When the school opened (according to the First Annual Report), the bylaws provided for students whose vision was so impaired as to prevent them from attending regular schools, and who were not incapacitated by “physical, mental or moral infirmity”. These students were aged nine to 21 years old. In 1905, the legislature passed a compulsory attendance law for children who had visual impairments from the age of seven to 21.

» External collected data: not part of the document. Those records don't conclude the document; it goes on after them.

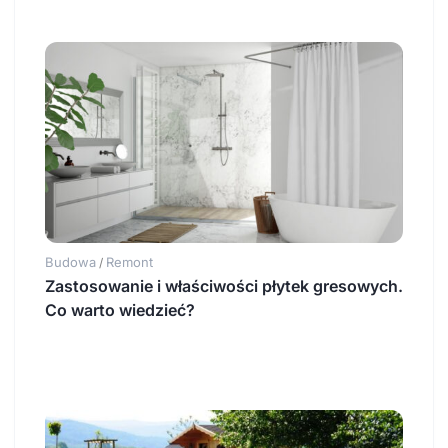
Budowa
Remont
/
Zastosowanie i właściwości płytek gresowych.
Co warto wiedzieć?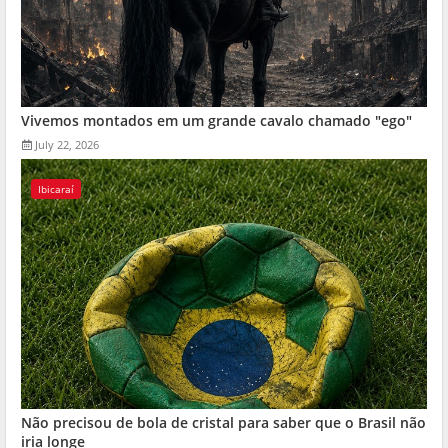
Vivemos montados em um grande cavalo chamado "ego"
July 22, 2026
Ibicaraí
Não precisou de bola de cristal para saber que o Brasil não
iria longe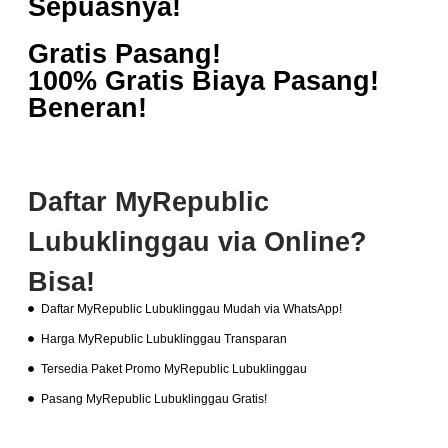
Sepuasnya!
Gratis Pasang!
100% Gratis Biaya Pasang!
Beneran!
Daftar MyRepublic
Lubuklinggau via Online?
Bisa!
Daftar MyRepublic Lubuklinggau Mudah via WhatsApp!
Harga MyRepublic Lubuklinggau Transparan
Tersedia Paket Promo MyRepublic Lubuklinggau
Pasang MyRepublic Lubuklinggau Gratis!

During the early days of the school, infectious diseases, congenital conditions, and accidents were the main causes of blindness but improved medical care and advancement in treatments and vaccines helped decrease the incidence. There was a law passed in 1929 requiring the application of silver nitrate to the eyes of newborn babies in order to prevent visual impairments due to ophthalmia neonatontum. Retinopathy of Prematurity (ROP), previously known as Retrolental Fibroplasia (RLF), was common in the 1950s amongst premature babies who received intensive neonatal care in which oxygen therapy was used to treat immature lung development. The extra concentration of oxygen caused disorganized growth of retinal blood vessels, resulting in retinal scarring and detachment. This increase in babies with RLF caused an increase in the population at the Kansas State School for the Blind (KSSB) in the late 1950s and 1960s. There was also a rubella (German measles) epidemic in the 1960s (1962-65), which caused an increase in population at both the Kansas School for the Blind and the Kansas School for the Deaf in the late 1960s and 1970s.
By the early 1940s, some children were apparently sent to the school in order to receive treatment for their eye condition. The school ophthalmologist and the eye surgeon would offer surgery or medication if they thought improvement or restoration of vision was possible, and the parents consented. If vision was improved enough, the student went back to his neighborhood school. Eventually, the state developed other medical programs which assumed this role, and the school resumed its purely educational functions. Today the school assists parents in transporting students to local ophthalmologists, and runs a program of low vision clinics in 10 regional areas around the state with eleven optometrists and two ophthalmologists who can prescribe low vision aids. The school also contracts for the services of a general practitioner to see sick students once a week.
From early in the school’s history, adults were admitted in order to learn a trade, as there were no other training opportunities in Kansas. They attended for six to nine months to learn a skill like broom-making, but they did not live on campus. In 1924, a two-month summer session was started for adults, teaching them literary skills and vocational training. By 1937, the state established the Division of Services for the Blind which offered vocational training, home industries and employment services for adults with visual impairments.